Streamlining a Machine Learning Project Team

Date: Tuesday, March 26, 2019
Time: 1:305:00PM 
Location: Room 2005

Artificial Intelligence is already helping many businesses become more responsive and competitive, but how do you move machine learning models efficiently from research to deployment at enterprise scale? It is imperative to plan for deployment from day one, both in tool selection and in the feedback and development process.

As recently as a few years ago, data scientists were the people who played in a sandbox—when they came up with a useful model, it was thrown over the wall to another team that would reimplement it to put it into production. Those days are over now: there’s only one Git repo in the entire company, and everything you commit is essentially in production. But teams are still run as if data science is mainly about experimentation.

This tutorial presents best practices for working in this new reality. Data scientists can still play in a sandbox, but do it in a way such that it’s turnkey to take models into production. Just as DevOps is about people working at the intersection of development and operations, there are now people working at the intersection of data science and software engineering who need to be integrated into the team with tools and support.

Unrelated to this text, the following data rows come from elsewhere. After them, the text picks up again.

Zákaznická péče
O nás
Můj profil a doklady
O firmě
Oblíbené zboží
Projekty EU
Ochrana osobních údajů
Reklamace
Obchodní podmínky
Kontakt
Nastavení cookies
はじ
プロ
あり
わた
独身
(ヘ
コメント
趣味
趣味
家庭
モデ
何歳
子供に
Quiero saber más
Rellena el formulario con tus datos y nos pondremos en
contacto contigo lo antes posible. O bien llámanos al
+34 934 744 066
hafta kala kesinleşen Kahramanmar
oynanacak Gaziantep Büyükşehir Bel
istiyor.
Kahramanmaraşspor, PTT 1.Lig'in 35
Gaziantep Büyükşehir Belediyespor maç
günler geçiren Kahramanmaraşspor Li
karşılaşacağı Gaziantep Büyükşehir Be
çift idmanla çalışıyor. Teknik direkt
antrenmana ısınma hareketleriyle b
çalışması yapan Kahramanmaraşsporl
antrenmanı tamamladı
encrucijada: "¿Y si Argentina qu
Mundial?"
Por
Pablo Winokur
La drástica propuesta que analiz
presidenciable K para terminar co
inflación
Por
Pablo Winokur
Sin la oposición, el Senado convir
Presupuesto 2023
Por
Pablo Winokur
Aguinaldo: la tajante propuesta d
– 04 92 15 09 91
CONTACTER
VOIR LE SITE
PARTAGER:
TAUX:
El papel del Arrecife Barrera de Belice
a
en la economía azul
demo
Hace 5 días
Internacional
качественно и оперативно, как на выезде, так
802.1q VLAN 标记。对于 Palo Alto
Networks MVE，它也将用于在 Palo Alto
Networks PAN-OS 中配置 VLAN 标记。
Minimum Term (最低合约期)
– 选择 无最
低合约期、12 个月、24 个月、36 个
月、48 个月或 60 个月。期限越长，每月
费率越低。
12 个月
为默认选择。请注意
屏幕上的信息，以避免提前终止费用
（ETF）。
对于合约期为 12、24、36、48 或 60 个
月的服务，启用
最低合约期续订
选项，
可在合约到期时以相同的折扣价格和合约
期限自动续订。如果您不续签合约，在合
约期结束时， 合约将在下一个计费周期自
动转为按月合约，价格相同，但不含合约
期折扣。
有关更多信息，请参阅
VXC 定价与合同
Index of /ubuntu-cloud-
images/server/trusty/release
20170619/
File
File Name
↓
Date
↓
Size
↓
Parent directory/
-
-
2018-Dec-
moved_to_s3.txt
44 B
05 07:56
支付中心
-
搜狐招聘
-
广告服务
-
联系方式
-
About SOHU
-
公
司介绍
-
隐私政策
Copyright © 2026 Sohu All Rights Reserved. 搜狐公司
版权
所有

At Manifold, we’ve developed the Lean AI process and the open-source Orbyter package for Docker-first data science to help do just that.

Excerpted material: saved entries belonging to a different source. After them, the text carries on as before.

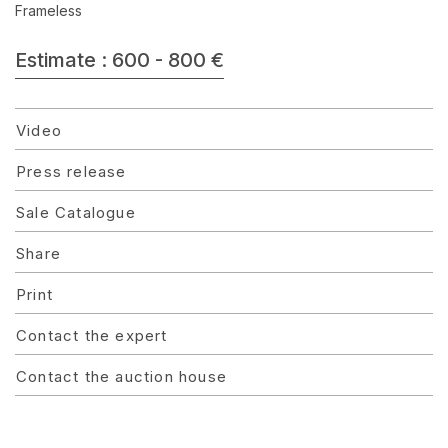
Frameless
Estimate : 600 - 800 €
Video
Press release
Sale Catalogue
Share
Print
Contact the expert
Contact the auction house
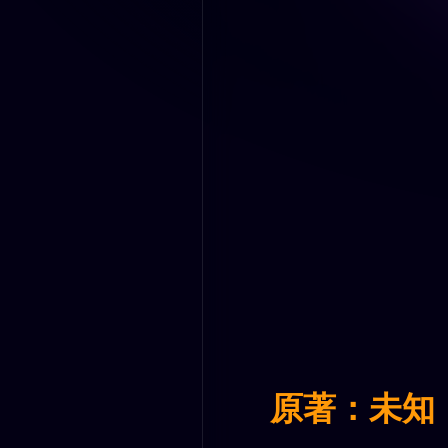
原著：未知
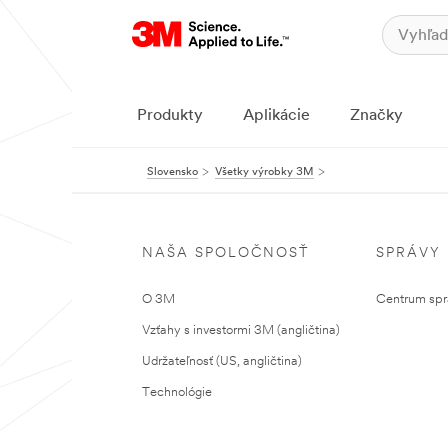
Produkty
Aplikácie
Značky
Slovensko
Všetky výrobky 3M
NAŠA SPOLOČNOSŤ
SPRÁVY
O 3M
Centrum sprá
Vzťahy s investormi 3M (angličtina)
Udržateľnosť (US, angličtina)
Technológie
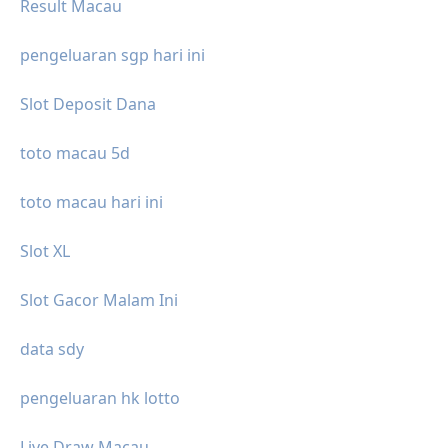
Result Macau
pengeluaran sgp hari ini
Slot Deposit Dana
toto macau 5d
toto macau hari ini
Slot XL
Slot Gacor Malam Ini
data sdy
pengeluaran hk lotto
Live Draw Macau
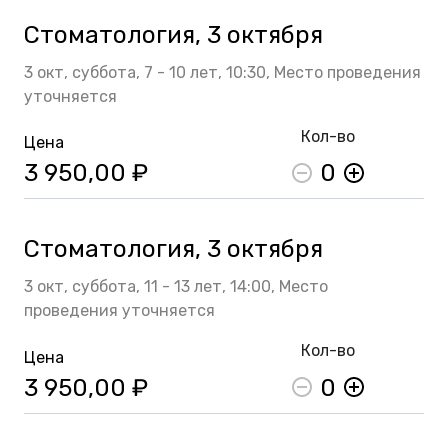
Стоматология, 3 октября
3 окт,
суббота,
7 - 10 лет,
10:30,
Место проведения
уточняется
Кол-во
Цена
3 950,00 ₽
0
Стоматология, 3 октября
3 окт,
суббота,
11 - 13 лет,
14:00,
Место
проведения уточняется
Кол-во
Цена
3 950,00 ₽
0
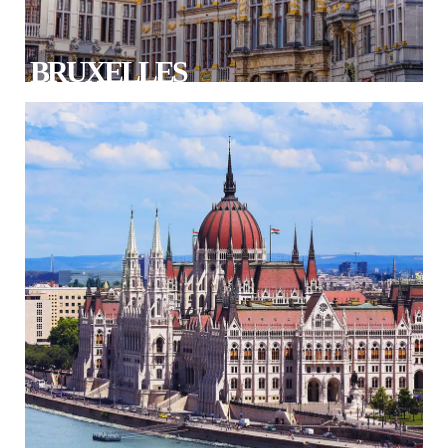
BRUXELLES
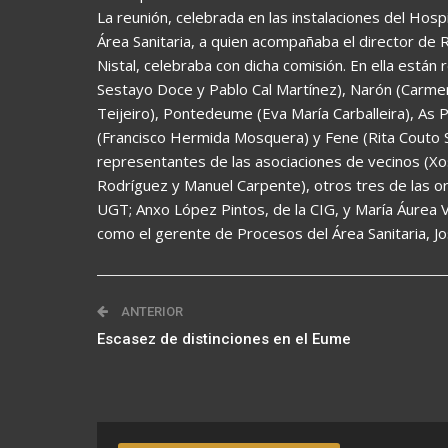
La reunión, celebrada en las instalaciones del Hospi
Área Sanitaria, a quien acompañaba el director de
Nistal, celebraba con dicha comisión. En ella están
Sestayo Doce y Pablo Cal Martínez), Narón (Carmen
Teijeiro), Pontedeume (Eva María Carballeira), As
(Francisco Hermida Mosquera) y Fene (Rita Couto S
representantes de las asociaciones de vecinos (X
Rodríguez y Manuel Carpente), otros tres de las o
UGT; Anxo López Pintos, de la CIG, y María Áurea 
como el gerente de Procesos del Área Sanitaria, J
ANTERIOR
Escasez de distinciones en el Eume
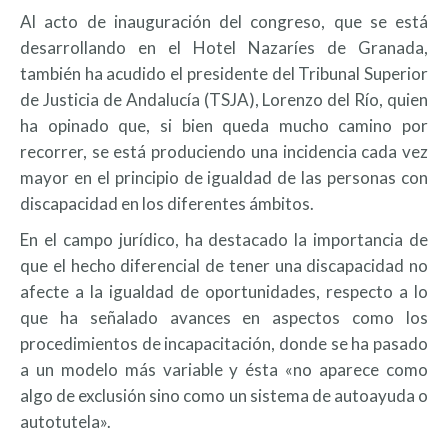
Al acto de inauguración del congreso, que se está
desarrollando en el Hotel Nazaríes de Granada,
también ha acudido el presidente del Tribunal Superior
de Justicia de Andalucía (TSJA), Lorenzo del Río, quien
ha opinado que, si bien queda mucho camino por
recorrer, se está produciendo una incidencia cada vez
mayor en el principio de igualdad de las personas con
discapacidad en los diferentes ámbitos.
En el campo jurídico, ha destacado la importancia de
que el hecho diferencial de tener una discapacidad no
afecte a la igualdad de oportunidades, respecto a lo
que ha señalado avances en aspectos como los
procedimientos de incapacitación, donde se ha pasado
a un modelo más variable y ésta «no aparece como
algo de exclusión sino como un sistema de autoayuda o
autotutela».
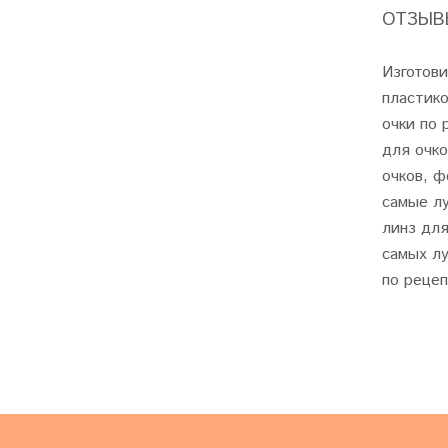
ОТЗЫВЫ
Изготови
пластико
очки по 
для очко
очков, ф
самые лу
линз для
самых лу
по рецеп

Sourav Day and Alex Ng explain how to streamline a machine learning project and help your engineers work as an an integrated part of your development and production teams.

Topics include:

  • Understanding both the business problem and the data
  • Containerized data science for cleaner workflows
  • Data engineering as a core competency
  • Building iterative data models to deliver value early
  • Best practices for bookkeeping ML experiments
  • Developing user trust in the data models
  • Seamless deployment at production scale
  • Observing and validating on-the-ground model use

Learn more...

Speakers:
Sourav Dey, CTO
Alexander Ng, Director, Infrastructure & DevOps

 

Applications of Mixed Effect Random Forests

Date: Thursday, March 28, 2019
Time: 11:0011:40AM
Location: Room 2011

Clustered data is all around us. The most common example we see is longitudinal clustering, where each individual instance of a phenomena you wish to model has multiple associated measurements. For example, say we want to model math test scores as a function of sleep factors, but we have multiple measurements per student. Another common example is clustering due to a categorical variable—clusters representing the specific math teacher of a group of students. Thus clustering can also be hierarchical: there is a student cluster contained within a teacher cluster (which is yet contained within a school cluster). When modeling clustered data, we want to account for any idiosyncrasies and non-negligible random effects by cluster.

The best way to attack this kind of data? Mixed effect models. Inspired by the models we have been building for clients, we at Manifold have developed an open source implementation package in Python: Mixed Effects Random Forests (MERF).

In this talk, Sourav will explain how the MERF model marries the world of classical mixed effect modeling with modern machine learning algorithms, and how it can be extended to be used with other advanced modeling techniques like gradient boosting machines and deep learning. He will also walk through example use cases, and demonstrate MERF performance on synthetic and real data.